Copy every item below character for character, keeping each word in its original script and spelling.
──────────
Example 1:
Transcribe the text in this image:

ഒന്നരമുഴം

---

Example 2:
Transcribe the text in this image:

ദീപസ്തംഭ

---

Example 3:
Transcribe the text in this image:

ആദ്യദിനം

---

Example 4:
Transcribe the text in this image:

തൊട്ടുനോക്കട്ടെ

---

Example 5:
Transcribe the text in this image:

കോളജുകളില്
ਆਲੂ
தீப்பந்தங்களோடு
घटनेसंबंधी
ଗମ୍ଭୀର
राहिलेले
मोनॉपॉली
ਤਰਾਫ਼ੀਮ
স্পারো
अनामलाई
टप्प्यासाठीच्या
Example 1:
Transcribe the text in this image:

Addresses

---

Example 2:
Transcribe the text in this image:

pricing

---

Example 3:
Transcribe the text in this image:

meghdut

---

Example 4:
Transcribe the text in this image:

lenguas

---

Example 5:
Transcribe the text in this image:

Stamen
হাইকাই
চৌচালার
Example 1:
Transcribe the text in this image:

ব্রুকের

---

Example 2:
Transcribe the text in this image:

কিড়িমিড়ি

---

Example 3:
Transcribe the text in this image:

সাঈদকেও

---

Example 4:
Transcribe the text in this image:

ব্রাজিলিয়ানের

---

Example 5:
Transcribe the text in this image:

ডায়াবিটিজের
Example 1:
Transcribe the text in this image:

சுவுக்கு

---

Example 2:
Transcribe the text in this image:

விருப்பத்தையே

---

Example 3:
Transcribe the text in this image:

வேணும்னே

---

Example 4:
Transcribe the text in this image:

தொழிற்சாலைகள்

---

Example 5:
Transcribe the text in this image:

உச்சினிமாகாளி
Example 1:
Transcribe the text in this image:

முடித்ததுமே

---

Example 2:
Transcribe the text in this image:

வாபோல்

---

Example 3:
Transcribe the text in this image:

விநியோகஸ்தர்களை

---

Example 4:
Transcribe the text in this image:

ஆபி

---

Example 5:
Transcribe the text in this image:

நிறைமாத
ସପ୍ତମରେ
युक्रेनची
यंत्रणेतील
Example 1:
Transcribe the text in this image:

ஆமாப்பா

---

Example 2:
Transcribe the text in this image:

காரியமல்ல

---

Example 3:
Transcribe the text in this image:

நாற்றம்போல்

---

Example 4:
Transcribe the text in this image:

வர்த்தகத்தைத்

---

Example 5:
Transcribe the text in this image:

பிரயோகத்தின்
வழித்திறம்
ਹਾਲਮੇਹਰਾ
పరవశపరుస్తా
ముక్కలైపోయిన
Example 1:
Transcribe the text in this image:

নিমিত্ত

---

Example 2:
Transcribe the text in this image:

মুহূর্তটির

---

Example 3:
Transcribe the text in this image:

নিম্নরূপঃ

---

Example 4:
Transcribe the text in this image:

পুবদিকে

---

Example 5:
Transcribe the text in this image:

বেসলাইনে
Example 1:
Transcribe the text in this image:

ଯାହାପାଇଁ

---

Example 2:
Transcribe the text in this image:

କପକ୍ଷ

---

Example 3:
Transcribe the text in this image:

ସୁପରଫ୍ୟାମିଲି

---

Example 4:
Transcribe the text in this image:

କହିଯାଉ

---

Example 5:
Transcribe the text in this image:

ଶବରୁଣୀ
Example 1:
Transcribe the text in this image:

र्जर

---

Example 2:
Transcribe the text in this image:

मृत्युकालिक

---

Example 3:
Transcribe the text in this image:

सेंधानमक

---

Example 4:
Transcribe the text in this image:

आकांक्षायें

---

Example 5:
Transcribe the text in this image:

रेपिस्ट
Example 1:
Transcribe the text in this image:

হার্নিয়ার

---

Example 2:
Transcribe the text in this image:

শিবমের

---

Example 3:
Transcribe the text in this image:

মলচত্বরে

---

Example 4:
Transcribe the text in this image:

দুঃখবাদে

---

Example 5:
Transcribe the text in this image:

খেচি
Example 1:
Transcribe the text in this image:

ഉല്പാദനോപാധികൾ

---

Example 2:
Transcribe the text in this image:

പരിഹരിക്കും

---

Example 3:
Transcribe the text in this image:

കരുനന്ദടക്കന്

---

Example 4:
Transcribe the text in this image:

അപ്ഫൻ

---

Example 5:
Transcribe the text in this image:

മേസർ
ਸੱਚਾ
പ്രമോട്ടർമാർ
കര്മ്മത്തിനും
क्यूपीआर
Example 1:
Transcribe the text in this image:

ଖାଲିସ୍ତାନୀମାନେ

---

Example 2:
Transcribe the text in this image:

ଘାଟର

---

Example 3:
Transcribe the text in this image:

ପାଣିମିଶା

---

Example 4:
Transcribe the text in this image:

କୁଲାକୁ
──────────
### Result for this exercise
Example 1:
Transcribe the text in this image:

ഒന്നരമുഴം

---

Example 2:
Transcribe the text in this image:

ദീപസ്തംഭ

---

Example 3:
Transcribe the text in this image:

ആദ്യദിനം

---

Example 4:
Transcribe the text in this image:

തൊട്ടുനോക്കട്ടെ

---

Example 5:
Transcribe the text in this image:

കോളജുകളില്
ਆਲੂ
தீப்பந்தங்களோடு
घटनेसंबंधी
ଗମ୍ଭୀର
राहिलेले
मोनॉपॉली
ਤਰਾਫ਼ੀਮ
স্পারো
अनामलाई
टप्प्यासाठीच्या
Example 1:
Transcribe the text in this image:

Addresses

---

Example 2:
Transcribe the text in this image:

pricing

---

Example 3:
Transcribe the text in this image:

meghdut

---

Example 4:
Transcribe the text in this image:

lenguas

---

Example 5:
Transcribe the text in this image:

Stamen
হাইকাই
চৌচালার
Example 1:
Transcribe the text in this image:

ব্রুকের

---

Example 2:
Transcribe the text in this image:

কিড়িমিড়ি

---

Example 3:
Transcribe the text in this image:

সাঈদকেও

---

Example 4:
Transcribe the text in this image:

ব্রাজিলিয়ানের

---

Example 5:
Transcribe the text in this image:

ডায়াবিটিজের
Example 1:
Transcribe the text in this image:

சுவுக்கு

---

Example 2:
Transcribe the text in this image:

விருப்பத்தையே

---

Example 3:
Transcribe the text in this image:

வேணும்னே

---

Example 4:
Transcribe the text in this image:

தொழிற்சாலைகள்

---

Example 5:
Transcribe the text in this image:

உச்சினிமாகாளி
Example 1:
Transcribe the text in this image:

முடித்ததுமே

---

Example 2:
Transcribe the text in this image:

வாபோல்

---

Example 3:
Transcribe the text in this image:

விநியோகஸ்தர்களை

---

Example 4:
Transcribe the text in this image:

ஆபி

---

Example 5:
Transcribe the text in this image:

நிறைமாத
ସପ୍ତମରେ
युक्रेनची
यंत्रणेतील
Example 1:
Transcribe the text in this image:

ஆமாப்பா

---

Example 2:
Transcribe the text in this image:

காரியமல்ல

---

Example 3:
Transcribe the text in this image:

நாற்றம்போல்

---

Example 4:
Transcribe the text in this image:

வர்த்தகத்தைத்

---

Example 5:
Transcribe the text in this image:

பிரயோகத்தின்
வழித்திறம்
ਹਾਲਮੇਹਰਾ
పరవశపరుస్తా
ముక్కలైపోయిన
Example 1:
Transcribe the text in this image:

নিমিত্ত

---

Example 2:
Transcribe the text in this image:

মুহূর্তটির

---

Example 3:
Transcribe the text in this image:

নিম্নরূপঃ

---

Example 4:
Transcribe the text in this image:

পুবদিকে

---

Example 5:
Transcribe the text in this image:

বেসলাইনে
Example 1:
Transcribe the text in this image:

ଯାହାପାଇଁ

---

Example 2:
Transcribe the text in this image:

କପକ୍ଷ

---

Example 3:
Transcribe the text in this image:

ସୁପରଫ୍ୟାମିଲି

---

Example 4:
Transcribe the text in this image:

କହିଯାଉ

---

Example 5:
Transcribe the text in this image:

ଶବରୁଣୀ
Example 1:
Transcribe the text in this image:

र्जर

---

Example 2:
Transcribe the text in this image:

मृत्युकालिक

---

Example 3:
Transcribe the text in this image:

सेंधानमक

---

Example 4:
Transcribe the text in this image:

आकांक्षायें

---

Example 5:
Transcribe the text in this image:

रेपिस्ट
Example 1:
Transcribe the text in this image:

হার্নিয়ার

---

Example 2:
Transcribe the text in this image:

শিবমের

---

Example 3:
Transcribe the text in this image:

মলচত্বরে

---

Example 4:
Transcribe the text in this image:

দুঃখবাদে

---

Example 5:
Transcribe the text in this image:

খেচি
Example 1:
Transcribe the text in this image:

ഉല്പാദനോപാധികൾ

---

Example 2:
Transcribe the text in this image:

പരിഹരിക്കും

---

Example 3:
Transcribe the text in this image:

കരുനന്ദടക്കന്

---

Example 4:
Transcribe the text in this image:

അപ്ഫൻ

---

Example 5:
Transcribe the text in this image:

മേസർ
ਸੱਚਾ
പ്രമോട്ടർമാർ
കര്മ്മത്തിനും
क्यूपीआर
Example 1:
Transcribe the text in this image:

ଖାଲିସ୍ତାନୀମାନେ

---

Example 2:
Transcribe the text in this image:

ଘାଟର

---

Example 3:
Transcribe the text in this image:

ପାଣିମିଶା

---

Example 4:
Transcribe the text in this image:

କୁଲାକୁ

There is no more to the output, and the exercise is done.